Belarusian-born Israeli-American Haredi rabbi and rosh yeshiva

Yechiel Michel Feinstein (יחיאל מישל פיינשטיין; 27 June 1906 - 17 May 2003) was a haredi (ultra-orthodox Jewish) rabbi and rosh yeshiva (seminary dean) in Israel and the United States.

==Biography==
Feinstein, the son of Avrohom Yitzchok Feinstein, was born in Uzda, Lithuania, then part of the Russian Empire. His father died when he was seven and he went to live with his grandfather, Dovid Feinstein, the rabbi of Starobin, Belarus. His uncle was Moshe Feinstein.

He went to Slutsk after his bar mitzvah to study under Isser Zalman Meltzer.
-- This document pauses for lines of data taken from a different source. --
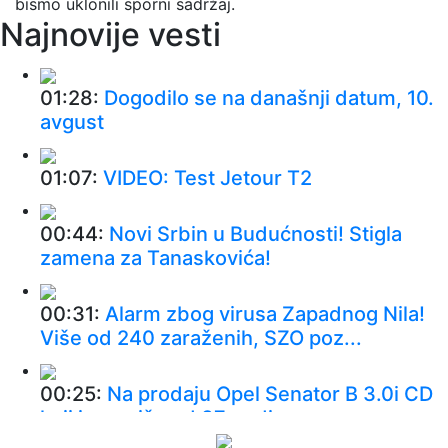
bismo uklonili sporni sadržaj.
Najnovije vesti
01:28:
Dogodilo se na današnji datum, 10.
avgust
01:07:
VIDEO: Test Jetour T2
00:44:
Novi Srbin u Budućnosti! Stigla
zamena za Tanaskovića!
00:31:
Alarm zbog virusa Zapadnog Nila!
Više od 240 zaraženih, SZO poz...
00:25:
Na prodaju Opel Senator B 3.0i CD
koji je za više od 37 godina p...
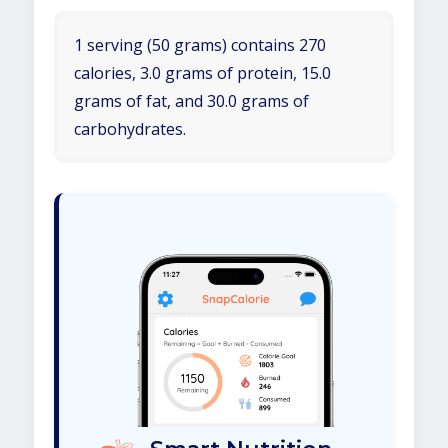
1 serving (50 grams) contains 270
calories, 3.0 grams of protein, 15.0
grams of fat, and 30.0 grams of
carbohydrates.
When the Bolsheviks seized power Meltzer's yeshiva fled to Kletsk, Poland. During his three years in Kletsk, Feinstein attended the Talmudic lectures of Meltzer and his son-in-law, Aharon Kotler. Then he transferred to the Mir Yeshiva where he studied with Yeruchom Lebovitz

Feinstein studied in Brisk under Yitzchok Zev Soloveitchik. While there he became subject to conscription into the army, so he traveled to Grodno to obtain fake medical forms from a doctor and en route, consulted with Yisrael Meir Kagan (the Chofetz Chaim) in Radin about evading the draft. Feinstein stayed in Grodno for half a year, where he studied under Shimon Shkop. He then returned to Brisk to continue studying under Soloveitchik, spending the summer months at the Mir Yeshiva. When World War II broke out, he traveled to Vilna with other students from the Mir.
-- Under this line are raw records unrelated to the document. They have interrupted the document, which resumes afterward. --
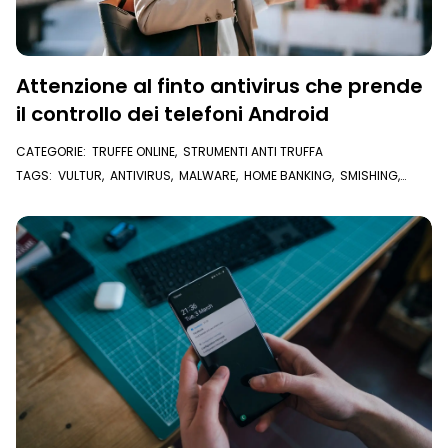
Attenzione al finto antivirus che prende
il controllo dei telefoni Android
CATEGORIE:
TRUFFE ONLINE
,
STRUMENTI ANTI TRUFFA
TAGS:
VULTUR
,
ANTIVIRUS
,
MALWARE
,
HOME BANKING
,
SMISHING
,
VIRUS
From Vilna Feinstein joined the Mir Yeshiva in exile in Japan. He arrived in the United States in 1941 with Aharon Kotler. Feinstein was mashgiach for Joseph B. Soloveitchik in Boston. Less than a year later he joined his uncle, Moshe Feinstein, as the head of Mesivtha Tifereth Jerusalem on the Lower East Side of Manhattan. He was appointed a member of the Agudas HaRabbonim and assisted the Vaad Hatzolah in rescuing Jews and aiding the war refugees in Europe.

==Israel==
In 1946, Feinstein visited Palestine and in August married Lifsha, the daughter of his former teacher Soloveitchik, in Jerusalem. He returned to America and continued as rosh yeshiva until 1952, when he and his family immigrated to Israel and he established Yeshivas Beis Yehuda in Tel Aviv and served as its Rosh Yeshiva.

In 1973 after the death of one of his daughters Feinstein moved to Bnei Brak.

He died on the night of 17 May 2003 (16 Iyar 5763).

He is the author of Chiddushei Hagri”m Feinstein.